The output has to be the full set of records, reproduced exactly, minus any picture.

****************

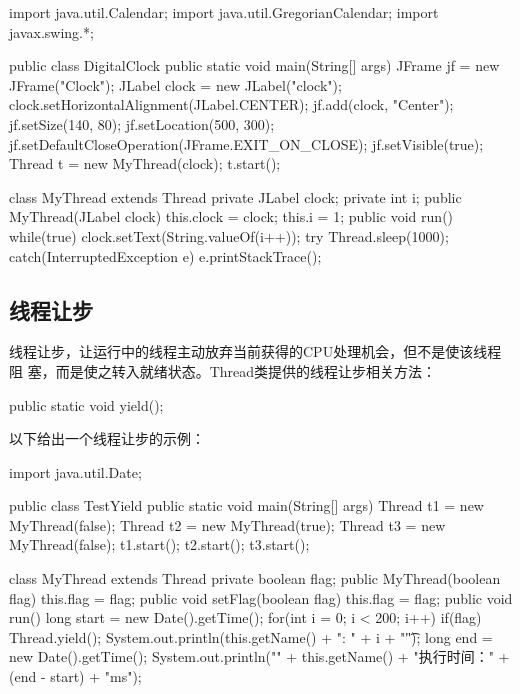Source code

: \begin{javaCode}
import java.util.Calendar;
import java.util.GregorianCalendar;
import javax.swing.*;

public class DigitalClock {
  public static void main(String[] args) {
    JFrame jf = new JFrame("Clock");
    JLabel clock = new JLabel("clock");
    clock.setHorizontalAlignment(JLabel.CENTER);
    jf.add(clock, "Center");
    jf.setSize(140, 80);
    jf.setLocation(500, 300);
    jf.setDefaultCloseOperation(JFrame.EXIT_ON_CLOSE);
    jf.setVisible(true);
    Thread t = new MyThread(clock);
    t.start();
  }
}

class MyThread extends Thread {
  private JLabel clock;
  private int i;
  public MyThread(JLabel clock) {
    this.clock = clock;
    this.i = 1;
  }
  public void run() {
    while(true) {
      clock.setText(String.valueOf(i++));
      try {
        Thread.sleep(1000);
      } catch(InterruptedException e) {
        e.printStackTrace();
      }
    }
  }
}  
\end{javaCode}

\subsection{线程让步}

线程让步，让运行中的线程主动放弃当前获得的CPU处理机会，但不是使该线程阻
塞，而是使之转入就绪状态。Thread类提供的线程让步相关方法：

\begin{javaCode}
public static void yield();
\end{javaCode}

以下给出一个线程让步的示例：


\begin{javaCode}
import java.util.Date;

public class TestYield {
  public static void main(String[] args) {
    Thread t1 = new MyThread(false);
    Thread t2 = new MyThread(true);
    Thread t3 = new MyThread(false);
    t1.start();
    t2.start();
    t3.start();
  }
}

class MyThread extends Thread {
  private boolean flag;
  public MyThread(boolean flag) {
    this.flag = flag;
  }
  public void setFlag(boolean flag) {
    this.flag = flag;
  }
  public void run() {
    long start = new Date().getTime();
    for(int i = 0; i < 200; i++) {
      if(flag) {
        Thread.yield();
      }
      System.out.println(this.getName() + ": " + i + "\t");
    }
    long end = new Date().getTime();
    System.out.println("\n" + this.getName() + "执行时间：" + (end - start) + "ms");
  }
}
\end{javaCode}

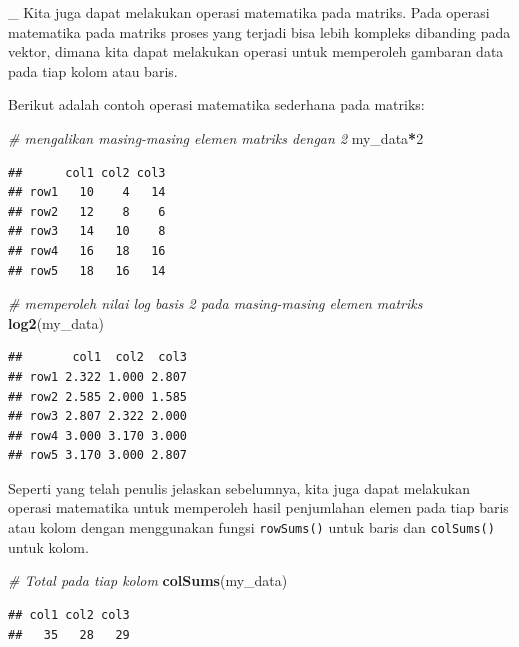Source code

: \documentclass[]{book}
\newenvironment{Shaded}{\begin{snugshade}}{\end{snugshade}}
\newcommand{\KeywordTok}[1]{\textcolor[rgb]{0.13,0.29,0.53}{\textbf{#1}}}
\newcommand{\DecValTok}[1]{\textcolor[rgb]{0.00,0.00,0.81}{#1}}
\newcommand{\CommentTok}[1]{\textcolor[rgb]{0.56,0.35,0.01}{\textit{#1}}}
\newcommand{\OperatorTok}[1]{\textcolor[rgb]{0.81,0.36,0.00}{\textbf{#1}}}
\newcommand{\NormalTok}[1]{#1}
\begin{document}
\_ Kita juga dapat melakukan operasi matematika pada matriks. Pada
operasi matematika pada matriks proses yang terjadi bisa lebih kompleks
dibanding pada vektor, dimana kita dapat melakukan operasi untuk
memperoleh gambaran data pada tiap kolom atau baris.

Berikut adalah contoh operasi matematika sederhana pada matriks:

\begin{Shaded}
\begin{Highlighting}[]
\CommentTok{# mengalikan masing-masing elemen matriks dengan 2}
\NormalTok{my_data}\OperatorTok{*}\DecValTok{2}
\end{Highlighting}
\end{Shaded}

\begin{verbatim}
##      col1 col2 col3
## row1   10    4   14
## row2   12    8    6
## row3   14   10    8
## row4   16   18   16
## row5   18   16   14
\end{verbatim}

\begin{Shaded}
\begin{Highlighting}[]
\CommentTok{# memperoleh nilai log basis 2 pada masing-masing elemen matriks}
\KeywordTok{log2}\NormalTok{(my_data)}
\end{Highlighting}
\end{Shaded}

\begin{verbatim}
##       col1  col2  col3
## row1 2.322 1.000 2.807
## row2 2.585 2.000 1.585
## row3 2.807 2.322 2.000
## row4 3.000 3.170 3.000
## row5 3.170 3.000 2.807
\end{verbatim}

Seperti yang telah penulis jelaskan sebelumnya, kita juga dapat
melakukan operasi matematika untuk memperoleh hasil penjumlahan elemen
pada tiap baris atau kolom dengan menggunakan fungsi \texttt{rowSums()}
untuk baris dan \texttt{colSums()} untuk kolom.

\begin{Shaded}
\begin{Highlighting}[]
\CommentTok{# Total pada tiap kolom}
\KeywordTok{colSums}\NormalTok{(my_data)}
\end{Highlighting}
\end{Shaded}

\begin{verbatim}
## col1 col2 col3 
##   35   28   29
\end{verbatim}
\end{document}
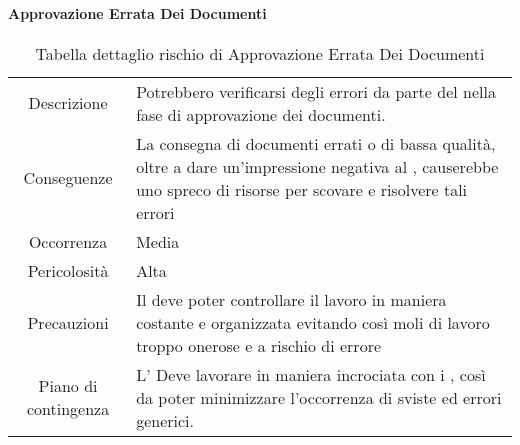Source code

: \paragraph*{Approvazione Errata Dei Documenti}
\renewcommand{\arraystretch}{1}
    \begin{table}[H]
        \begin{center}
            \setlength{\aboverulesep}{0pt}
            \setlength{\belowrulesep}{0pt}
            \setlength{\extrarowheight}{.75ex}
            \begin{tabular}{ c p{10cm} }
                \rowcolor{AzzurroGruppo!10} 
                \toprule
                Descrizione & Potrebbero verificarsi degli errori da parte del \RdP{} nella fase di approvazione dei documenti. \\
                Conseguenze & La consegna di documenti errati o di bassa qualità, oltre a dare un'impressione negativa al \proponente{}, causerebbe uno spreco di risorse per scovare e risolvere tali errori \\
                Occorrenza & Media \\
                Pericolosità & Alta \\
                Precauzioni & Il \RdP{} deve poter controllare il lavoro in maniera costante e organizzata evitando così moli di lavoro troppo onerose e a rischio di errore \\
                Piano di contingenza & L'\RdP{} Deve lavorare in maniera incrociata con i \vers{}, così da poter minimizzare l'occorrenza di sviste ed errori generici. \\
                \bottomrule
            \end{tabular}
            \caption{Tabella dettaglio rischio di Approvazione Errata Dei Documenti}
        \end{center}
    \end{table}

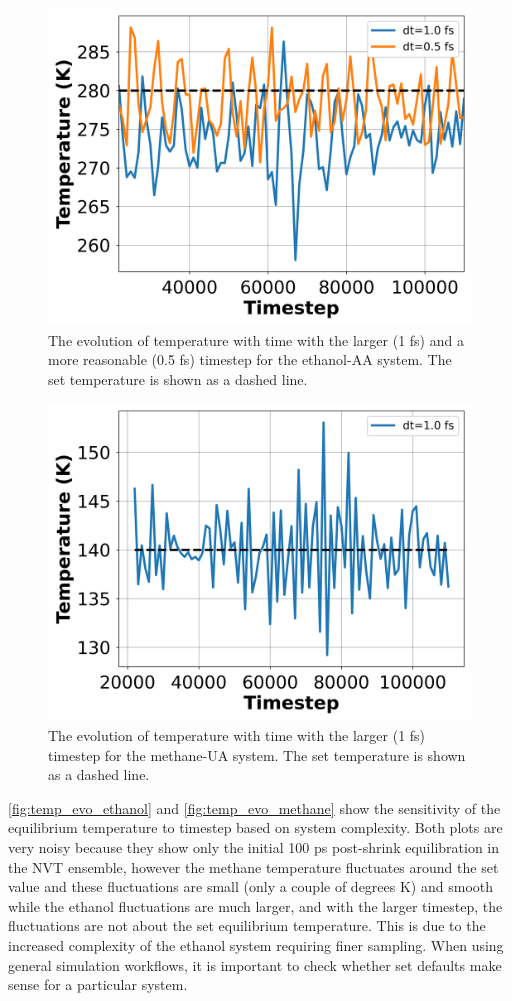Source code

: \begin{figure}[h!]
    \centering
    \includegraphics[width=0.8\linewidth,keepaspectratio]{figures/rep_study/temp_evolution.png}
    \caption{The evolution of temperature with time with the larger (1 fs) and a more reasonable (0.5 fs) timestep for the ethanol-AA system. The set temperature is shown as a dashed line. }\label{fig:temp_evo_ethanol}
\end{figure}
\begin{figure}[h!]
    \centering
    \includegraphics[width=0.8\linewidth,keepaspectratio]{figures/rep_study/temp_evolution_methane.png}
    \caption{The evolution of temperature with time with the larger (1 fs) timestep for the methane-UA system. The set temperature is shown as a dashed line.}\label{fig:temp_evo_methane}
\end{figure}
\autoref{fig:temp_evo_ethanol} and \autoref{fig:temp_evo_methane} show the sensitivity of the equilibrium temperature to timestep based on system complexity. 
Both plots are very noisy because they show only the initial 100 ps post-shrink equilibration in the NVT ensemble, however the methane temperature fluctuates around the set value and these fluctuations are small (only a couple of degrees K) and smooth while the ethanol fluctuations are much larger, and with the larger timestep, the fluctuations are not about the set equilibrium temperature.
This is due to the increased complexity of the ethanol system requiring finer sampling.
When using general simulation workflows, it is important to check whether set defaults make sense for a particular system.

****************

▶ YOUR SOLUTION
Source code

: \begin{javaCode}
import java.util.Calendar;
import java.util.GregorianCalendar;
import javax.swing.*;

public class DigitalClock {
  public static void main(String[] args) {
    JFrame jf = new JFrame("Clock");
    JLabel clock = new JLabel("clock");
    clock.setHorizontalAlignment(JLabel.CENTER);
    jf.add(clock, "Center");
    jf.setSize(140, 80);
    jf.setLocation(500, 300);
    jf.setDefaultCloseOperation(JFrame.EXIT_ON_CLOSE);
    jf.setVisible(true);
    Thread t = new MyThread(clock);
    t.start();
  }
}

class MyThread extends Thread {
  private JLabel clock;
  private int i;
  public MyThread(JLabel clock) {
    this.clock = clock;
    this.i = 1;
  }
  public void run() {
    while(true) {
      clock.setText(String.valueOf(i++));
      try {
        Thread.sleep(1000);
      } catch(InterruptedException e) {
        e.printStackTrace();
      }
    }
  }
}  
\end{javaCode}

\subsection{线程让步}

线程让步，让运行中的线程主动放弃当前获得的CPU处理机会，但不是使该线程阻
塞，而是使之转入就绪状态。Thread类提供的线程让步相关方法：

\begin{javaCode}
public static void yield();
\end{javaCode}

以下给出一个线程让步的示例：


\begin{javaCode}
import java.util.Date;

public class TestYield {
  public static void main(String[] args) {
    Thread t1 = new MyThread(false);
    Thread t2 = new MyThread(true);
    Thread t3 = new MyThread(false);
    t1.start();
    t2.start();
    t3.start();
  }
}

class MyThread extends Thread {
  private boolean flag;
  public MyThread(boolean flag) {
    this.flag = flag;
  }
  public void setFlag(boolean flag) {
    this.flag = flag;
  }
  public void run() {
    long start = new Date().getTime();
    for(int i = 0; i < 200; i++) {
      if(flag) {
        Thread.yield();
      }
      System.out.println(this.getName() + ": " + i + "\t");
    }
    long end = new Date().getTime();
    System.out.println("\n" + this.getName() + "执行时间：" + (end - start) + "ms");
  }
}
\end{javaCode}

Source code

: \documentclass[]{book}
\newenvironment{Shaded}{\begin{snugshade}}{\end{snugshade}}
\newcommand{\KeywordTok}[1]{\textcolor[rgb]{0.13,0.29,0.53}{\textbf{#1}}}
\newcommand{\DecValTok}[1]{\textcolor[rgb]{0.00,0.00,0.81}{#1}}
\newcommand{\CommentTok}[1]{\textcolor[rgb]{0.56,0.35,0.01}{\textit{#1}}}
\newcommand{\OperatorTok}[1]{\textcolor[rgb]{0.81,0.36,0.00}{\textbf{#1}}}
\newcommand{\NormalTok}[1]{#1}
\begin{document}
\_ Kita juga dapat melakukan operasi matematika pada matriks. Pada
operasi matematika pada matriks proses yang terjadi bisa lebih kompleks
dibanding pada vektor, dimana kita dapat melakukan operasi untuk
memperoleh gambaran data pada tiap kolom atau baris.

Berikut adalah contoh operasi matematika sederhana pada matriks:

\begin{Shaded}
\begin{Highlighting}[]
\CommentTok{# mengalikan masing-masing elemen matriks dengan 2}
\NormalTok{my_data}\OperatorTok{*}\DecValTok{2}
\end{Highlighting}
\end{Shaded}

\begin{verbatim}
##      col1 col2 col3
## row1   10    4   14
## row2   12    8    6
## row3   14   10    8
## row4   16   18   16
## row5   18   16   14
\end{verbatim}

\begin{Shaded}
\begin{Highlighting}[]
\CommentTok{# memperoleh nilai log basis 2 pada masing-masing elemen matriks}
\KeywordTok{log2}\NormalTok{(my_data)}
\end{Highlighting}
\end{Shaded}

\begin{verbatim}
##       col1  col2  col3
## row1 2.322 1.000 2.807
## row2 2.585 2.000 1.585
## row3 2.807 2.322 2.000
## row4 3.000 3.170 3.000
## row5 3.170 3.000 2.807
\end{verbatim}

Seperti yang telah penulis jelaskan sebelumnya, kita juga dapat
melakukan operasi matematika untuk memperoleh hasil penjumlahan elemen
pada tiap baris atau kolom dengan menggunakan fungsi \texttt{rowSums()}
untuk baris dan \texttt{colSums()} untuk kolom.

\begin{Shaded}
\begin{Highlighting}[]
\CommentTok{# Total pada tiap kolom}
\KeywordTok{colSums}\NormalTok{(my_data)}
\end{Highlighting}
\end{Shaded}

\begin{verbatim}
## col1 col2 col3 
##   35   28   29
\end{verbatim}
\end{document}
Source code

: \paragraph*{Approvazione Errata Dei Documenti}
\renewcommand{\arraystretch}{1}
    \begin{table}[H]
        \begin{center}
            \setlength{\aboverulesep}{0pt}
            \setlength{\belowrulesep}{0pt}
            \setlength{\extrarowheight}{.75ex}
            \begin{tabular}{ c p{10cm} }
                \rowcolor{AzzurroGruppo!10} 
                \toprule
                Descrizione & Potrebbero verificarsi degli errori da parte del \RdP{} nella fase di approvazione dei documenti. \\
                Conseguenze & La consegna di documenti errati o di bassa qualità, oltre a dare un'impressione negativa al \proponente{}, causerebbe uno spreco di risorse per scovare e risolvere tali errori \\
                Occorrenza & Media \\
                Pericolosità & Alta \\
                Precauzioni & Il \RdP{} deve poter controllare il lavoro in maniera costante e organizzata evitando così moli di lavoro troppo onerose e a rischio di errore \\
                Piano di contingenza & L'\RdP{} Deve lavorare in maniera incrociata con i \vers{}, così da poter minimizzare l'occorrenza di sviste ed errori generici. \\
                \bottomrule
            \end{tabular}
            \caption{Tabella dettaglio rischio di Approvazione Errata Dei Documenti}
        \end{center}
    \end{table}

Source code

: \begin{figure}[h!]
    \centering
    \includegraphics[width=0.8\linewidth,keepaspectratio]{figures/rep_study/temp_evolution.png}
    \caption{The evolution of temperature with time with the larger (1 fs) and a more reasonable (0.5 fs) timestep for the ethanol-AA system. The set temperature is shown as a dashed line. }\label{fig:temp_evo_ethanol}
\end{figure}
\begin{figure}[h!]
    \centering
    \includegraphics[width=0.8\linewidth,keepaspectratio]{figures/rep_study/temp_evolution_methane.png}
    \caption{The evolution of temperature with time with the larger (1 fs) timestep for the methane-UA system. The set temperature is shown as a dashed line.}\label{fig:temp_evo_methane}
\end{figure}
\autoref{fig:temp_evo_ethanol} and \autoref{fig:temp_evo_methane} show the sensitivity of the equilibrium temperature to timestep based on system complexity. 
Both plots are very noisy because they show only the initial 100 ps post-shrink equilibration in the NVT ensemble, however the methane temperature fluctuates around the set value and these fluctuations are small (only a couple of degrees K) and smooth while the ethanol fluctuations are much larger, and with the larger timestep, the fluctuations are not about the set equilibrium temperature.
This is due to the increased complexity of the ethanol system requiring finer sampling.
When using general simulation workflows, it is important to check whether set defaults make sense for a particular system.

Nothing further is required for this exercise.